Ashlee Donohue, CEO of Mudgin-Gal

“Fundraising is an important yet difficult part for any not-for-profit organisation. Most grassroots NFPs have a very small team and limited funds, so generally it’s up to the CEO or staff member to lead the fundraising, whereas in other organisations they have a dedicated team focusing purely on fundraising events or campaigns.

“It’s almost impossible for grassroots NFPs to get noticed when they are up against larger organisations who are well funded and resourced.”

“When it comes to Indigenous organisations like Mudgin-Gal, the challenge is tenfold and that’s because culturally, Aboriginal people find it hard to ask for money from strangers. We generally fundraise within community. Moreover, it’s particularly hard for Aboriginal organisations to develop a viable fundraising space due to the lack of resources and platforms to support us.

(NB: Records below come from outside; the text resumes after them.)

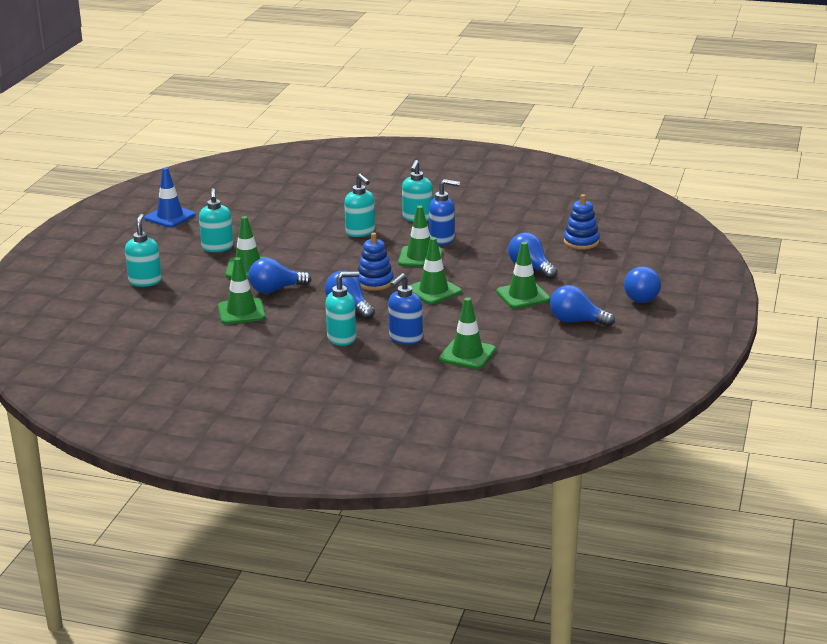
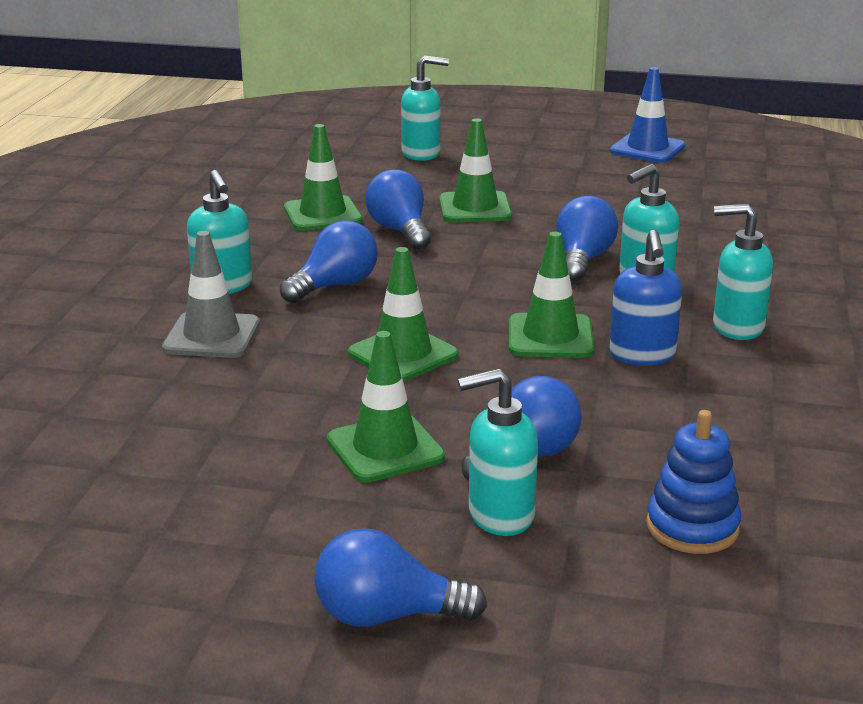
camera: 85 degrees right, 0 degrees up
(217, 248) = (545, 184): turquoise soap dispenser -> turquoise soap dispenser (500, 515)
(375, 282) = (435, 302): blue stacking toy -> none
(405, 339) = (212, 336): blue soap dispenser -> grey traffic cone
(467, 354) = (137, 393): green traffic cone -> none
(576, 321) = (259, 516): blue light bulb -> blue light bulb (583, 260)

“The issue can be addressed by community organisations and NFPs being given the opportunity to tender for bigger grants and for allies with big platforms to leverage those platforms to help grassroots organisations to fundraise.”

Gabrielle Humphreys, Operations and Volunteer Manager at Dandelion Support Network

“The increased competition and sense of urgency for financial support due to COVID-19 need to be managed carefully by NFPs with an awareness shown for others’ circumstances and understanding that community contributions may look different than financial support alone in the coming months. NFPs will need to be responsive and agile in their fundraising approach and look for alternatives ways to engage whilst looking for signs of donor fatigue.

“Continued financial support is vital. We receive no ongoing government support and depend on the generosity of our community and have previously relied heavily on in-person fundraising events. This year has demonstrated the power of online tools and connections.  In November 2021, we launched our first hybrid campaign Dandelion Day where supporters can organise peer to peer fundraising events in person or online. This will become a landmark annual campaign that will complement and bolster our annual in-person events.

“2021 has been hard on everyone. Reduced financial capacity for corporates and individuals doesn’t mean there is a reduced willingness to positively impact their community. Next year Dandelion will heavily promote ways that our community can support us in non-financial ways, namely through both corporate and individual volunteering, skills-based volunteering and donating preloved nursery items.”